Foi por conta disso que atuei como comentarista nas rádios Brasil de Adamantina, Verinha e Clube de Marília.
Nos tempos de Brasil de Adamantina, lá pelos idos de 1968, eu conheci aquele que viria a ser um dos maiores narradores de futebol do Brasil: Osmar Aparecido dos Santos.
Nos encontrávamos sempre que o Guarani de Adamantina tinha jogo com o time de Osvaldo Cruz, onde Osmar Santos nasceu.
Nos reencontramos em Marília, em 1969, quando ele já havia sido levado para a Verinha pelo saudoso Marcelino Medeiros, ex-Rádio Bandeirantes de São Paulo.
A Verinha tinha dois narradores: Osmar Santos e Osvaldo Maciel, nascido e formado em Tupã. E dois comentaristas: Waldir Silveira Mello e eu.
Osmar e Waldir acompanhavam os jogos do São Bento. Maciel e eu, as partidas do Garça.
Quando São Bento e Garça se enfrentavam, as duas duplas disputavam o mesmo microfone.
Em Campinas, em fins de 1970 e princípios de 1971, acompanhei o dia-a-dia de dois dos melhores times do futebol profissional paulista da época: a Ponte Preta (com a qual me simpatizei por ter as mesmas cores do Corinthians) e o Guarani (verde e branco como o rival Palmeiras).
Seis meses depois que fui transferido pelo Estadão de Marília para Campinas, cheguei a São Paulo.
Vim ocupar uma vaga na equipe de Esportes do então maior jornal do País e durante dois anos tive o privilégio de acompanhar times tradicionais, mas nem sempre grandes, como o Juventus da Rua Javari, a Portuguesa de Desportos, o Santos FC, o Palmeiras e o SPFC.

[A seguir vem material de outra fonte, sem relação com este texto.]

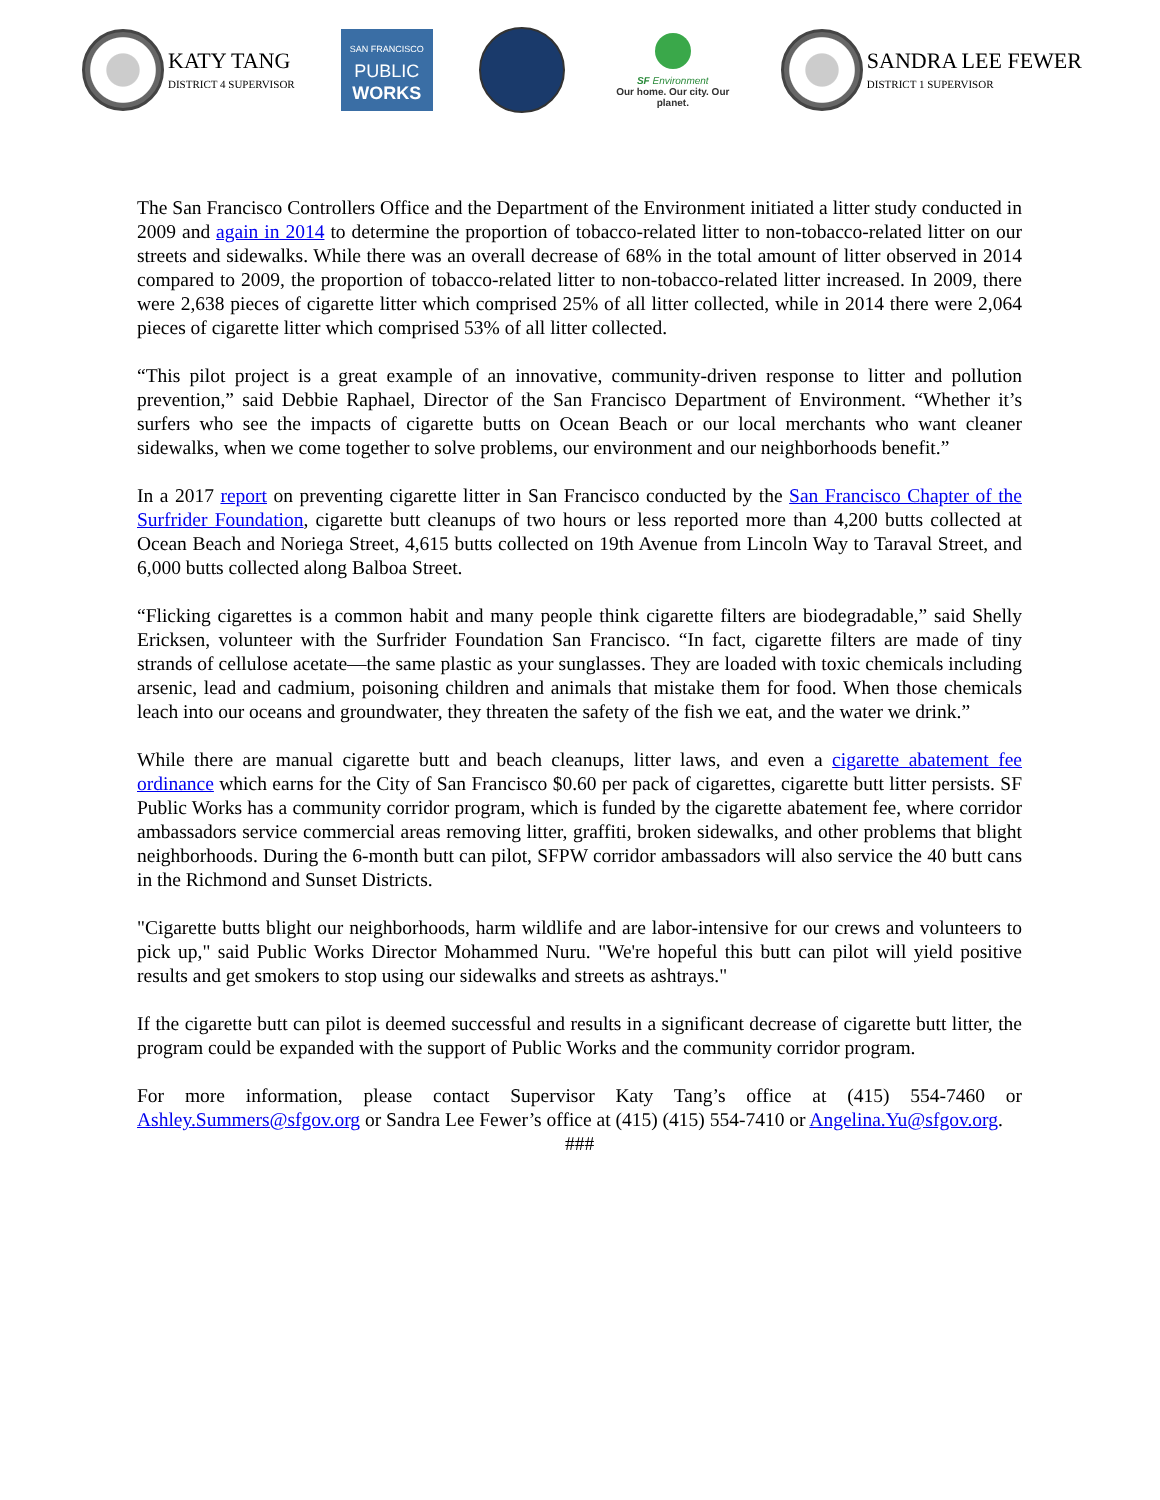KATY TANG DISTRICT 4 SUPERVISOR
SAN FRANCISCO
PUBLIC
WORKS
SF Environment
Our home. Our city. Our planet.
SANDRA LEE FEWER DISTRICT 1 SUPERVISOR
The San Francisco Controllers Office and the Department of the Environment initiated a litter study conducted in 2009 and again in 2014 to determine the proportion of tobacco-related litter to non-tobacco-related litter on our streets and sidewalks. While there was an overall decrease of 68% in the total amount of litter observed in 2014 compared to 2009, the proportion of tobacco-related litter to non-tobacco-related litter increased. In 2009, there were 2,638 pieces of cigarette litter which comprised 25% of all litter collected, while in 2014 there were 2,064 pieces of cigarette litter which comprised 53% of all litter collected.
“This pilot project is a great example of an innovative, community-driven response to litter and pollution prevention,” said Debbie Raphael, Director of the San Francisco Department of Environment. “Whether it’s surfers who see the impacts of cigarette butts on Ocean Beach or our local merchants who want cleaner sidewalks, when we come together to solve problems, our environment and our neighborhoods benefit.”
In a 2017 report on preventing cigarette litter in San Francisco conducted by the San Francisco Chapter of the Surfrider Foundation, cigarette butt cleanups of two hours or less reported more than 4,200 butts collected at Ocean Beach and Noriega Street, 4,615 butts collected on 19th Avenue from Lincoln Way to Taraval Street, and 6,000 butts collected along Balboa Street.
“Flicking cigarettes is a common habit and many people think cigarette filters are biodegradable,” said Shelly Ericksen, volunteer with the Surfrider Foundation San Francisco. “In fact, cigarette filters are made of tiny strands of cellulose acetate—the same plastic as your sunglasses. They are loaded with toxic chemicals including arsenic, lead and cadmium, poisoning children and animals that mistake them for food. When those chemicals leach into our oceans and groundwater, they threaten the safety of the fish we eat, and the water we drink.”
While there are manual cigarette butt and beach cleanups, litter laws, and even a cigarette abatement fee ordinance which earns for the City of San Francisco $0.60 per pack of cigarettes, cigarette butt litter persists. SF Public Works has a community corridor program, which is funded by the cigarette abatement fee, where corridor ambassadors service commercial areas removing litter, graffiti, broken sidewalks, and other problems that blight neighborhoods. During the 6-month butt can pilot, SFPW corridor ambassadors will also service the 40 butt cans in the Richmond and Sunset Districts.
"Cigarette butts blight our neighborhoods, harm wildlife and are labor-intensive for our crews and volunteers to pick up," said Public Works Director Mohammed Nuru. "We're hopeful this butt can pilot will yield positive results and get smokers to stop using our sidewalks and streets as ashtrays."
If the cigarette butt can pilot is deemed successful and results in a significant decrease of cigarette butt litter, the program could be expanded with the support of Public Works and the community corridor program.
For more information, please contact Supervisor Katy Tang’s office at (415) 554-7460 or Ashley.Summers@sfgov.org or Sandra Lee Fewer’s office at (415) (415) 554-7410 or Angelina.Yu@sfgov.org.
###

O Palmeiras foi o time que mais acompanhei. A começar da transferência de Leivinha, o João Leiva Filho, que se destacara na Portuguesa.
O treinador, na época, era Oswaldo Brandão e sob o comando dele eu conheci Leão, Luiz Pereira, Dudu, Ademir Daguia, César (o maluco), Hector Silva, etc.
Brandão era muito engraçado e, quando via os jogadores me encurralando por conta de um título inadequado, ele saia em minha defesa, dizendo:
- A culpa não é dele. A culpa é do cospe-e-desce.
O único time grande que eu não acompanhei na minha época de repórter esportivo foi o meu Corinthians.
Era regra geral no Estadão evitar que os repórteres cobrissem os times para os quais torciam.
As exceções eram os cardeais: Paulo de Aquino no SPFC e Milton José de Oliveira no Corinthians.
Tão logo troquei a equipe de Esportes pela reportagem geral, fiquei anos sem ir aos estádios de futebol.
Só voltei por insistência de Carlos Conde, meu compadre, jornalista e ex-repórter esportivo, como eu.
Fomos ao Pacaembu, numa tarde de domingo, ver Corinthians 3 X Santos FC 3.
Como era lindo e vibrante o futebol na década de 1970 e como foi bom ser repórter esportivo em Adamantina, Marília, Campinas e São Paulo. Mesmo não tendo podido escrever a respeito do Timão.